- Data
___

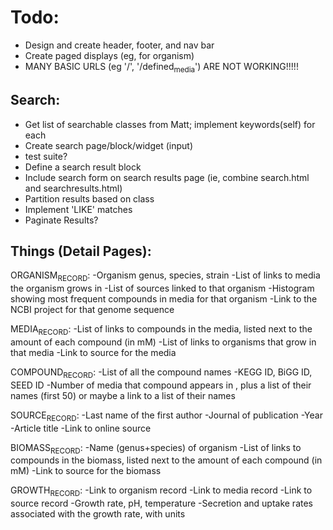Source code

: * Todo:
- Design and create header, footer, and nav bar
- Create paged displays (eg, for organism)
- MANY BASIC URLS (eg '/', '/defined_media') ARE NOT WORKING!!!!!

** Search:
- Get list of searchable classes from Matt; implement keywords(self) for each
- Create search page/block/widget (input)
- test suite?
- Define a search result block
- Include search form on search results page (ie, combine search.html and searchresults.html)
- Partition results based on class
- Implement 'LIKE' matches
- Paginate Results?

** Things (Detail Pages):
ORGANISM_RECORD:
-Organism genus, species, strain
-List of links to media the organism grows in
-List of sources linked to that organism
-Histogram showing most frequent compounds in media for that organism
-Link to the NCBI project for that genome sequence

MEDIA_RECORD:
-List of links to compounds in the media, listed next to the amount of each compound (in mM)
-List of links to organisms that grow in that media
-Link to source for the media

COMPOUND_RECORD:
-List of all the compound names
-KEGG ID, BiGG ID, SEED ID
-Number of media that compound appears in , plus a list of their names (first 50) or maybe a link to a list of their names

SOURCE_RECORD:
-Last name of the first author
-Journal of publication
-Year 
-Article title
-Link to online source

BIOMASS_RECORD:
-Name (genus+species) of organism
-List of links to compounds in the biomass, listed next to the amount of each compound (in mM)
-Link to source for the biomass

GROWTH_RECORD:
-Link to organism record
-Link to media record
-Link to source record
-Growth rate, pH, temperature
-Secretion and uptake rates associated with the growth rate, with units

___

- Task
The lines above from the one with "-Number of media" through the one with "-Name (genus+species) of organism" are to be duplicated exactly, ends included, with nothing added.

- Written response
-Number of media that compound appears in , plus a list of their names (first 50) or maybe a link to a list of their names

SOURCE_RECORD:
-Last name of the first author
-Journal of publication
-Year 
-Article title
-Link to online source

BIOMASS_RECORD:
-Name (genus+species) of organism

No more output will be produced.